= PASSAGE TO READ =
--

The main point is that if $E\cup F$ is Lebesgue measurable and $E\cap F=\emptyset$, then finite additivity doesn’t follow. Instead, the disjoint set assumption $E\cap F=\emptyset$ needs to be replaced by the positive distance assumption $\mbox{dist}(E, F)=\inf\{|x-y|: x\in E, y\in F\}>0$ to ensure finite additivity for the outer measure, as explained and proved in lemma 1.2.5, p. 19, of Tao’s book.

Considering this limitation in the applicability of finite additivity, a reader may feel alarmed when reading lemma 1.9.c, p. 21, of David Williams’ book “Probability with martingales”, which states that if $m(S)<\infty$ in a measure space $(S, \Sigma, m)$, then $m(F\cup E) = m(F)+m(E)-m(F\cap E)$ for $F, E\in\Sigma$. If $F\cap E=\emptyset$, then $m(F\cup E) = m(F)+m(E)$, so finite additivity holds.

Recall that a measure $m:\Sigma\rightarrow[0,\infty]$ on $(S,\Sigma)$ has the whole σ-algebra $\Sigma$ on $S$ as its domain. This implies that for any $F, E\in\Sigma$ the measures $m(F),m(E)$ exist by assumption, therefore there is no conflict between the aforementioned statements on finite additivity of measure found in Tao’s and Williams’ book.

It becomes clear that operating on a measure space $(\mathbb{R}^d,\Sigma, m)$ seems to avoid the trouble of having to prove the existence of Lebesgue measure for every set of interest, simply because by definition $m(F)$ exists for every $F\in\Sigma$. However, there is no free lunch. A follow-up question arises, as one then needs to show that $F$ belongs to the defined σ-algebra $\Sigma$, which is not always trivial.

For instance, the experiment of tossing a coin infinitely often is presented in p. 24 of Williams’ book by introducing an associated sample space $\Omega$ and subsequently a probability triple $(\Omega,\mathcal{F},P)$. An event $F$ of possible interest is that the ratio of heads in $n$ tosses tends to $1/2$ as $n\rightarrow\infty$. Even for such a seemingly simple experiment, proving that this event $F$, seen as a set, belongs to the σ-algebra $\mathcal{F}$ on $\Omega$ is already not so trivial to prove.

--

= WHAT YOU NEED TO DO =
a. In the listing, rename "phylum" to "division", starting with the line with "genus: Paspalum" and going on through the end of the listing, and give back only those lines.
b. Write what comes next in the passage on finite additivity of measures, picking up after its last sentence.
The listing has no connection to the passage on finite additivity of measures.

(Collected data)
--

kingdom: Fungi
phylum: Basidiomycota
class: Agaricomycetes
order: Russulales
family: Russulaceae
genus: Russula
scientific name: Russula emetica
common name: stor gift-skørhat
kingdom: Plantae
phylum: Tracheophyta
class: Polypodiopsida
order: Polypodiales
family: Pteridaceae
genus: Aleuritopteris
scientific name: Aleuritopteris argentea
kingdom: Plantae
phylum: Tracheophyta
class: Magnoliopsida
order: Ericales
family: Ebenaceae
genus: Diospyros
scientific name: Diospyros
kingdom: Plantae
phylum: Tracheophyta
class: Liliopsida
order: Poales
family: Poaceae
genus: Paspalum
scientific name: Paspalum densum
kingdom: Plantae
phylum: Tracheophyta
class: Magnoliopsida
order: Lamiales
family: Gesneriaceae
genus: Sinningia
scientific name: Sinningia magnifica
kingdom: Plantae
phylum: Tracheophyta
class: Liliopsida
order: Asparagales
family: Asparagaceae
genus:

--

= WRITTEN ANSWERS =
a.
genus: Paspalum
scientific name: Paspalum densum
kingdom: Plantae
division: Tracheophyta
class: Magnoliopsida
order: Lamiales
family: Gesneriaceae
genus: Sinningia
scientific name: Sinningia magnifica
kingdom: Plantae
division: Tracheophyta
class: Liliopsida
order: Asparagales
family: Asparagaceae
genus:

b.
On a final note, lemma 1.2.15, p. 30, in Tao’s book, proves countable additivity for disjoint Lebesgue measurable sets, which subsumes finite additivity. The proof is easy to follow; the claim is proved first for compact, then for bounded and then for unbounded sets. To conclude the present post, a clarification is made in the proof of the bounded case. In particular, it will be explained why for a bounded Lebesgue measurable set $E_n$ there exists a compact set $K_n$ such that $m(E_n) \le m(K_n)+\epsilon/2^n$.

Since $E_n$ is Lebesgue measurable, it follows from exercise 1.2.7.iv in Tao’s book that for any $\epsilon > 0$ there exists a closed set $K_n$ such that $K_n\subseteq E_n$ and $m^{*}(E_n\setminus K_n) \le \epsilon/2^n$. By applying the countable subadditivity of outer measure (see exercise 1.2.3.iii in Tao’s book), $E_n=K_n\cup (E_n\setminus K_n)$ leads to $m^{*}(E_n)\le m^{*}(K_n)+m^{*}(E_n\setminus K_n) \le m^{*}(K_n)+\epsilon/2^n$. Furthermore, $K_n$ is Lebesgue measurable since it is closed (see lemma 1.2.13.ii in Tao’s book). Thus, Lebesgue outer measure can be replaced by Lebesgue measure to give $m(E_n) \le m(K_n)+\epsilon/2^n$. Finally, $K_n$ is bounded, as a subset of the bounded set $E_n$, and closed, so $K_n$ is compact, which completes the proof.

# Clarification on the proof that an open set is a countable union of almost disjoint boxes

To establish that the Lebesgue outer measure of any open set in the Euclidean metric space of $\mathbb{R}^d$ is equal to the volume of any partitioning of that set into almost disjoint boxes, lemma 1.2.11 in p. 24 of the book “An introduction to measure theory” by Terence Tao first states that any open set $E\subseteq \mathbb{R}^d$ can be expressed as a countable union of almost disjoint boxes (and in fact as a countable union of almost disjoint closed cubes).

Note that this lemma is a generalization of the fact that every open subset of $\mathbb{R}$ can be expressed as a countable union of disjoint open intervals (see theorem 1.3, p. 6, in the book “Real analysis: measure theory, integration and Hilbert spaces” by Elias M. Stein and Rami Shakarchi and also lemma 2 of this blog post of mine).

The purpose of the present blog post is to elaborate on a detail in the proof of lemma 1.2.11 of Tao’s book. In particular, it will be explained why  every closed dyadic cube $Q$ is contained in exactly one maximal cube $Q^{*}$, without reproducing the rest of the proof.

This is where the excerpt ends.